For Miss K, let's face it: she might be nice. And talented, and blah dee blah blah blah. She certainly handled that public divorce with dignity and class and for that alone she deserves a medal! I won't even say she's undeserving of happiness, because isn't everyone? Of course. It's just that she appears to be the kind of person who trades on her looks a great deal. I don't know if she's fully conscious of it; in this business, things like that get a little shady, so I doubt if she wants to even deal with that idea (who would?). But those looks get her ALOT of attention, not to mention that $5mil contract with Chanel. It must be very tempting to use those looks to get a man's attention and subsequent adoration in a manipulative way, a childish, giggling girlish way. To use them to get EXACTLY what you want, in a passive-aggressive way, which to me, very much fits her persona. I find that kind of thing annoying at best, but men seem to find it irresisitable ( I've seen versions of this in my personal experience). Why, I have no clue. I have no problems with women using their feminine wiles, mind you. If you've got it, well, shake it, sister! What I have a problem with is certain women using those in a competative, I'm-The-Prettiest-Girl-In-The-Room,-Bitch, kind of way. I'm equally appalled at men so stupid to fall for that, even if she is, indeed, the Prettiest Girl. Ugh. If he's THAT man, well, even worse. That's shallow. On both of their parts.

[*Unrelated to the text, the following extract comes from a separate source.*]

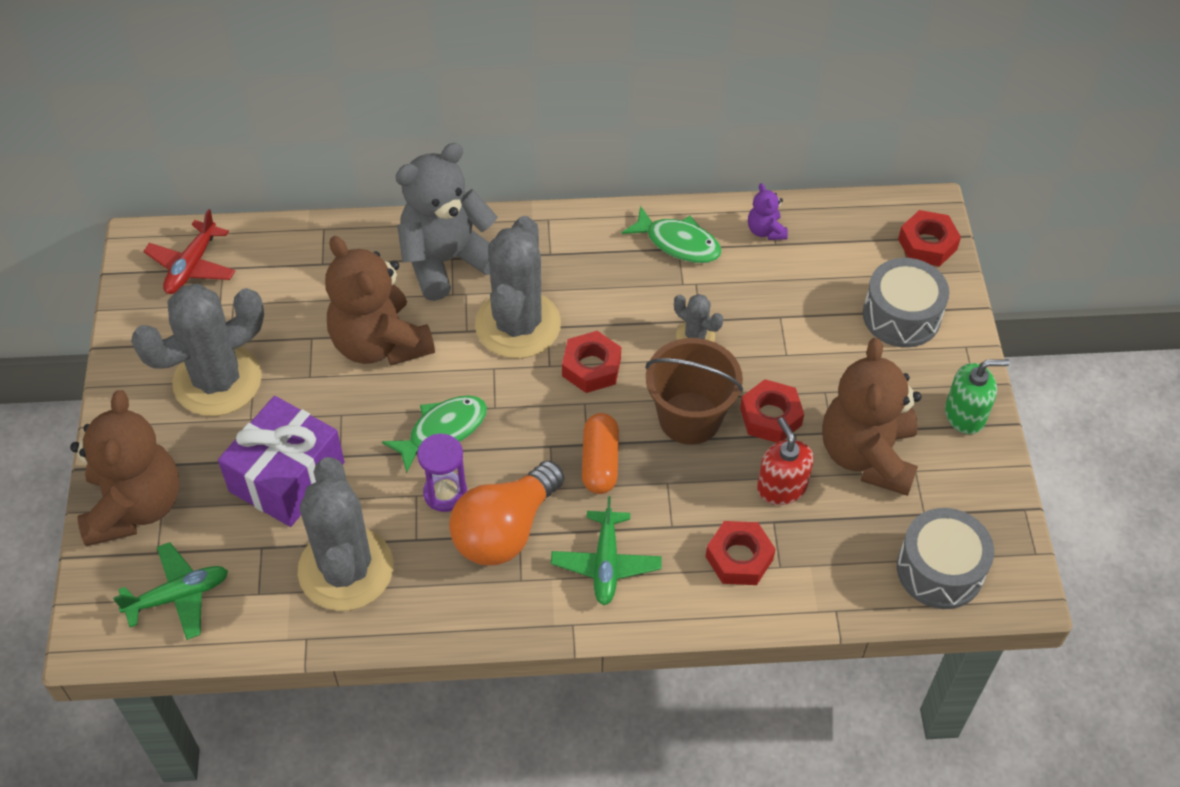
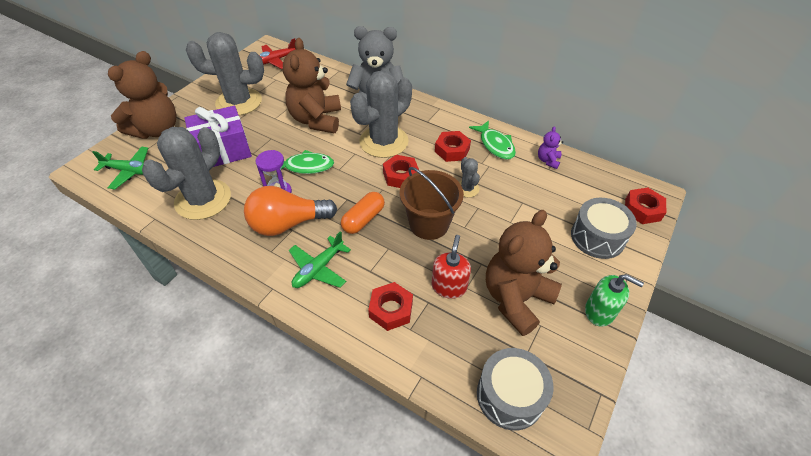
camera: 35 degrees right, 5 degrees down
(770, 417) = (474, 247): red nut -> red nut (452, 150)

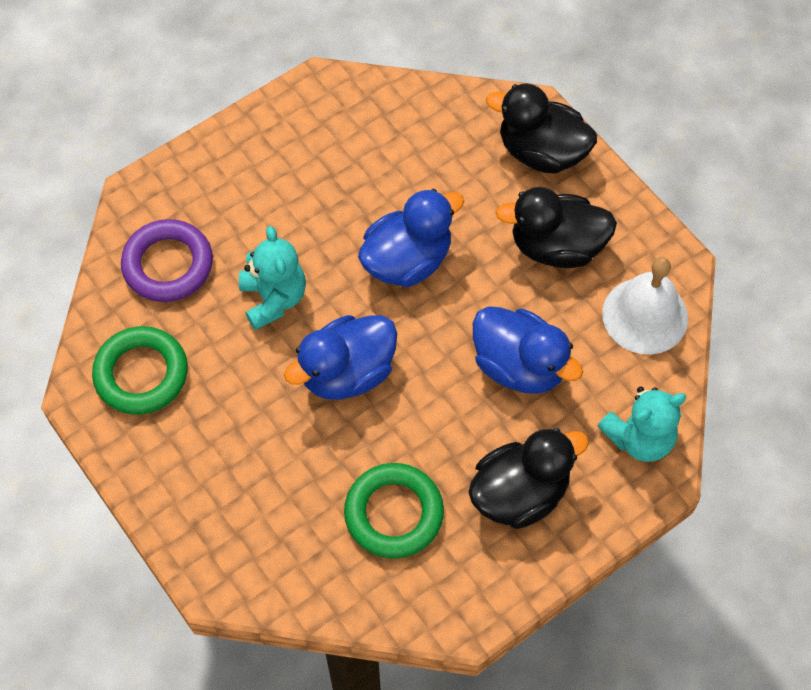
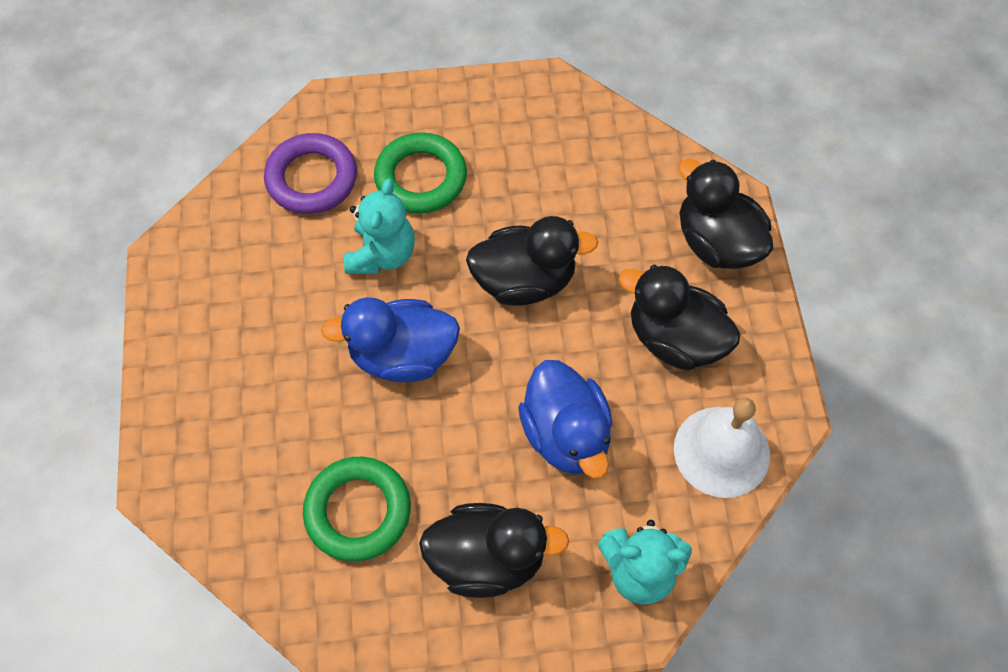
camera: 30 degrees right, 0 degrees up
(141, 374) = (225, 262): green ring -> green ring (421, 178)
(407, 260) = (524, 281): blue duck -> black duck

I could be wrong about it all. What do I know? I'm a keen observer of human behavior and an ardent watcher of celebrities ( my guilty sin in this life). And don't misunderstand: I'm not doubting the love or the feelings involved in this particular relationship or any of the ones I've actually witnessed. They are usually quite sincere and fairly ardent, at least at the outset. Nope; they look happy. I'm sure they are happy. Maybe they'll be luckier than most people and get to stay that way, despite any harbingers of doom.

And I admit it: some of this is just plain old Sour Grapes ( happy I admit to at least a tad of that?). In the end, I admire Keith and really thought him to be a man of much meaning, on so many levels. Simoultanously, I have been bothered by Nicole's ridiculous double-play of "Look at me! Look at me!"/"I'm so demure and unaffected" for awhile, on so many levels. So with this wedding happening, I think, OF ALL THE PEOPLE, you two had to end up together??? . Of course! So I get to watch the Guy I Thought Was Admirable and Hot marry The Actress I Cannot Cope With. Ugh. Ugh. Ugh!

Not fair? In my estimation, you bet it's not! That still doesn't mean anybody needs to thrown under a bus ( that would be super bad karma, anyway). I suppose I just need to keep holding out for my own Cowboy to show up, anyway.

But I think I'll avoid the tabloids for any photo spreads of the Happy Couple for awhile, just for my stomach's sake.